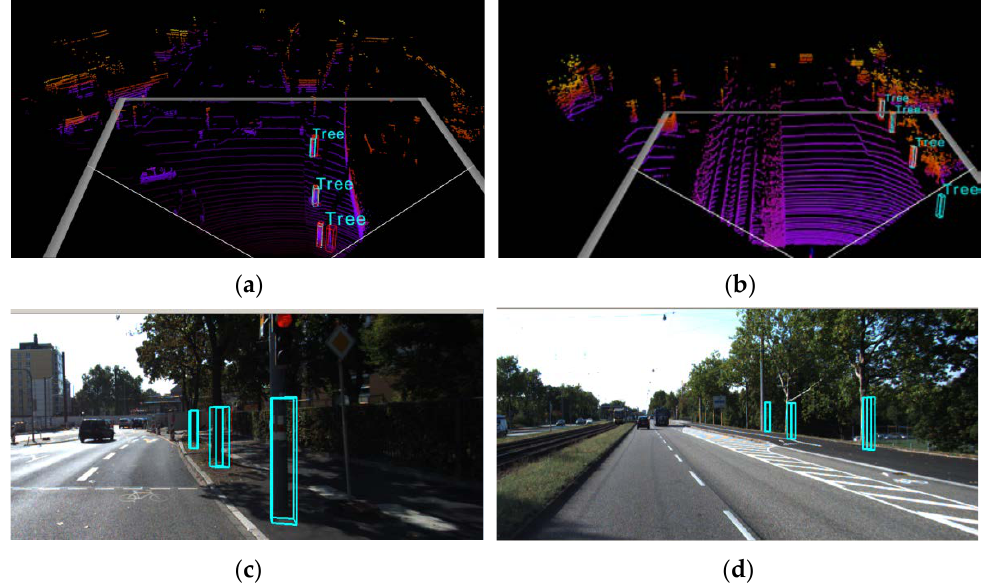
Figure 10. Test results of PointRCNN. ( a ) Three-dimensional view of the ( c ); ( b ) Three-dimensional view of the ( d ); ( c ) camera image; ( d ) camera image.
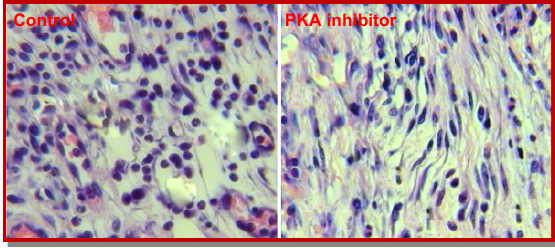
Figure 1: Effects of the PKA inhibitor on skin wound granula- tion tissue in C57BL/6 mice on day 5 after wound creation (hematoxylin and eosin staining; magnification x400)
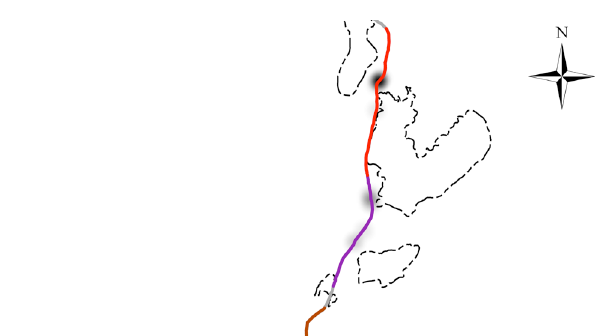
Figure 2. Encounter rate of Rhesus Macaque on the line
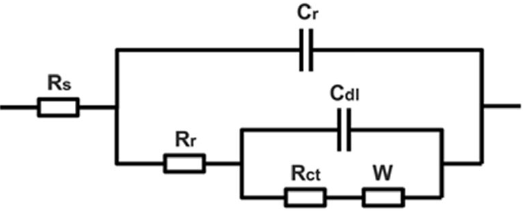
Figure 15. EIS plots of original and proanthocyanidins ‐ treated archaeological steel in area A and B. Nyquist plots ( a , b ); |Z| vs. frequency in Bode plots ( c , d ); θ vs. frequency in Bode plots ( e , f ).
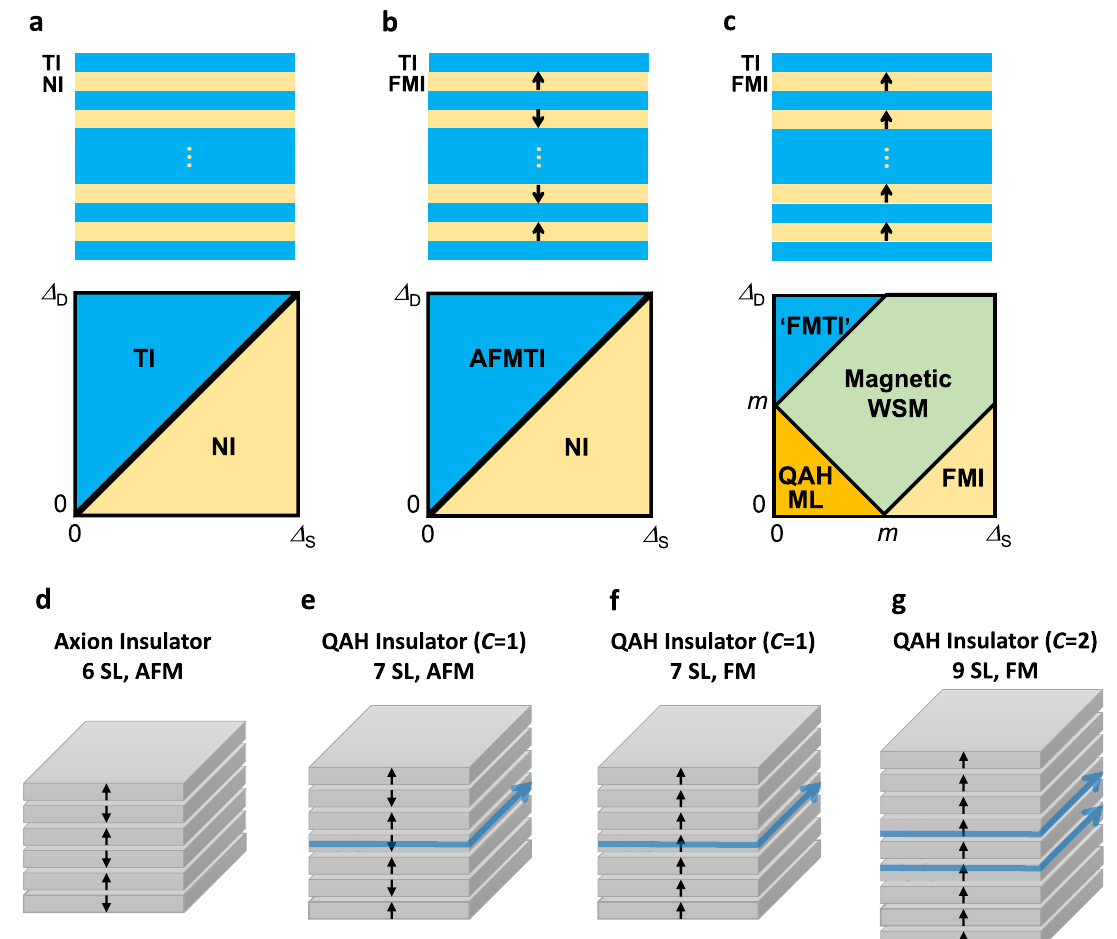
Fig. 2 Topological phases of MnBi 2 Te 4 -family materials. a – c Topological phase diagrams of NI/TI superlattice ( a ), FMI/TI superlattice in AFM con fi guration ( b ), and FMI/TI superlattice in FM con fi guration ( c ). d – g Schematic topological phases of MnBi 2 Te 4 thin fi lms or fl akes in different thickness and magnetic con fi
·····
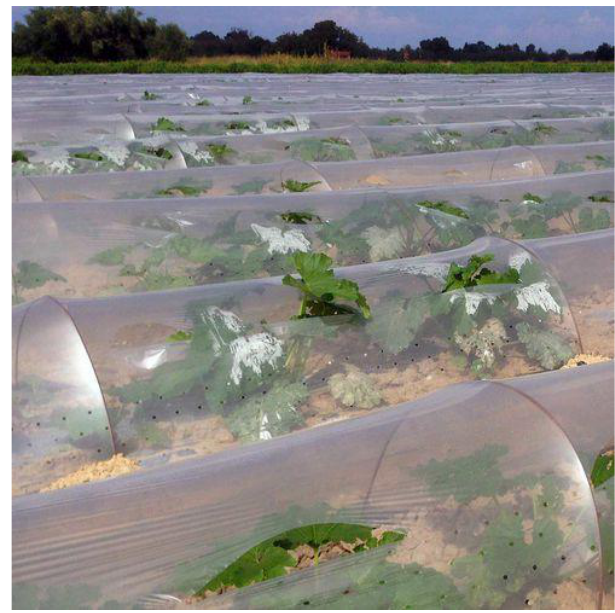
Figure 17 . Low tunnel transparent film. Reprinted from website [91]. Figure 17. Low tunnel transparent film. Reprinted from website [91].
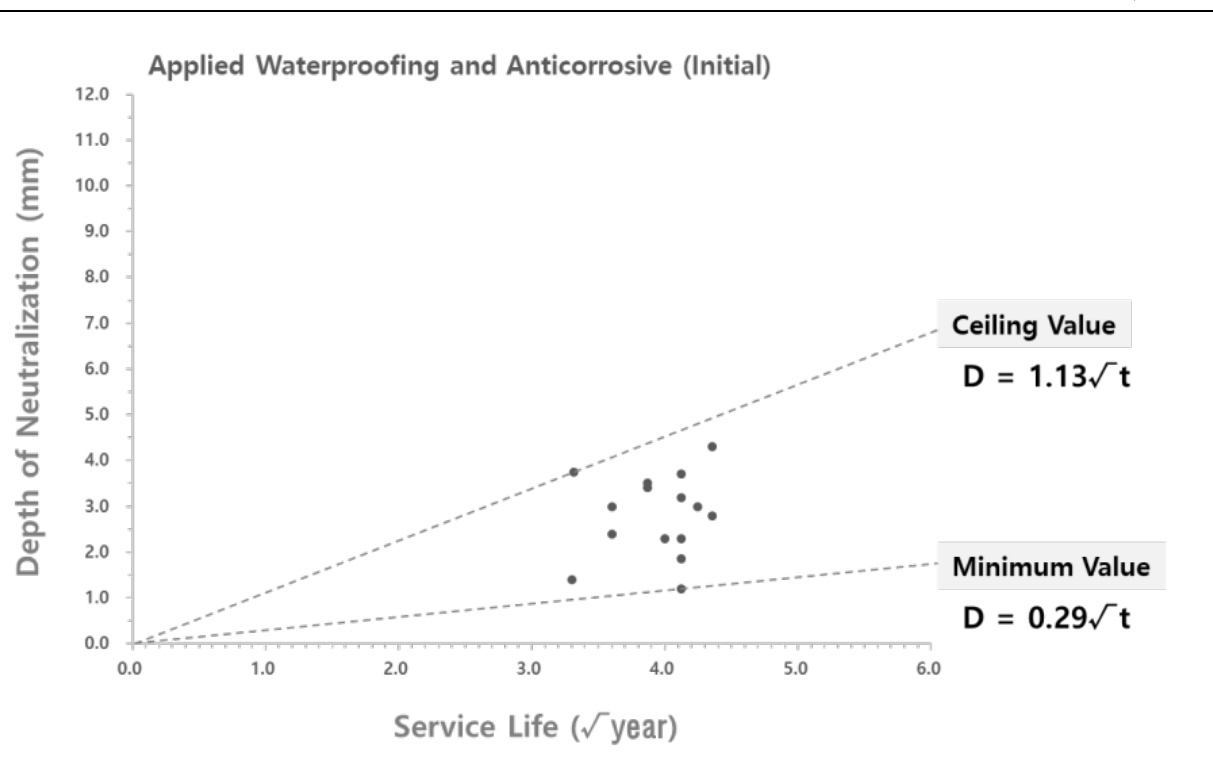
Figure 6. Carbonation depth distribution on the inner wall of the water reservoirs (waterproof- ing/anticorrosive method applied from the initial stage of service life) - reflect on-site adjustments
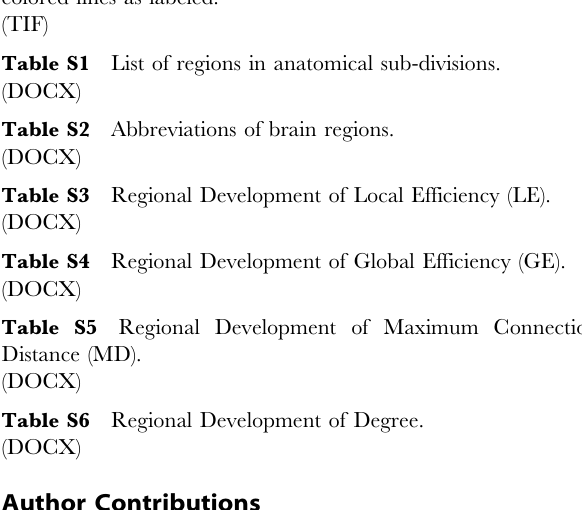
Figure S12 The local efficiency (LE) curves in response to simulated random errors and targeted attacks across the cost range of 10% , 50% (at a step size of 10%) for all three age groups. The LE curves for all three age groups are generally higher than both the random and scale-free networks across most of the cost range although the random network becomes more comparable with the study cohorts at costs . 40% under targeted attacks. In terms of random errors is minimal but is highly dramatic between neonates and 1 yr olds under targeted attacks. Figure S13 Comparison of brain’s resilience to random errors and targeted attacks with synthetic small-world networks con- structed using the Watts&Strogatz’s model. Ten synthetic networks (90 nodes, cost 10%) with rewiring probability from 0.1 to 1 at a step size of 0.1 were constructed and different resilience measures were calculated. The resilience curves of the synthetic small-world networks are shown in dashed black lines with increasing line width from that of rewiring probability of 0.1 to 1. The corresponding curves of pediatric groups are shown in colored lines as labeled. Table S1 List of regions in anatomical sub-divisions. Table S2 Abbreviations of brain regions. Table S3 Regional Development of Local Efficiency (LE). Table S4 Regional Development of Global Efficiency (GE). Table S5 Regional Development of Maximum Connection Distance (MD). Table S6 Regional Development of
·····
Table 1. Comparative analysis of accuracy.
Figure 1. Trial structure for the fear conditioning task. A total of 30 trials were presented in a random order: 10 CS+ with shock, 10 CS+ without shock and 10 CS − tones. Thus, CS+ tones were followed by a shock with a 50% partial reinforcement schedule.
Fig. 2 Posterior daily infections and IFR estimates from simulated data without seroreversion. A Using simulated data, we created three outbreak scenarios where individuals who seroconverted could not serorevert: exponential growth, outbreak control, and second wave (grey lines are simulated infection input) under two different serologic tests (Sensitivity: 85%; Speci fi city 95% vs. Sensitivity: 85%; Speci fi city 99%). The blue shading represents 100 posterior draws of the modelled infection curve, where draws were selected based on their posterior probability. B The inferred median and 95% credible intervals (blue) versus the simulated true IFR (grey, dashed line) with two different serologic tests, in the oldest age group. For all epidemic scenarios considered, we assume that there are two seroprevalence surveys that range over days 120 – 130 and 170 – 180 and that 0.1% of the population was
·····
Please copy out from the data above, without any picture, exactly the lines running from the one that holds "Figure 10. Test" through the one that holds "Figure 15. EIS", and nothing beyond them.

Figure 10. Test results of PointRCNN. ( a ) Three-dimensional view of the ( c ); ( b ) Three-dimensional view of the ( d ); ( c ) camera image; ( d ) camera image.
Figure 1: Effects of the PKA inhibitor on skin wound granula- tion tissue in C57BL/6 mice on day 5 after wound creation (hematoxylin and eosin staining; magnification x400)
Figure 2. Encounter rate of Rhesus Macaque on the line
Figure 15. EIS plots of original and proanthocyanidins ‐ treated archaeological steel in area A and B. Nyquist plots ( a , b ); |Z| vs. frequency in Bode plots ( c , d ); θ vs. frequency in Bode plots ( e , f ).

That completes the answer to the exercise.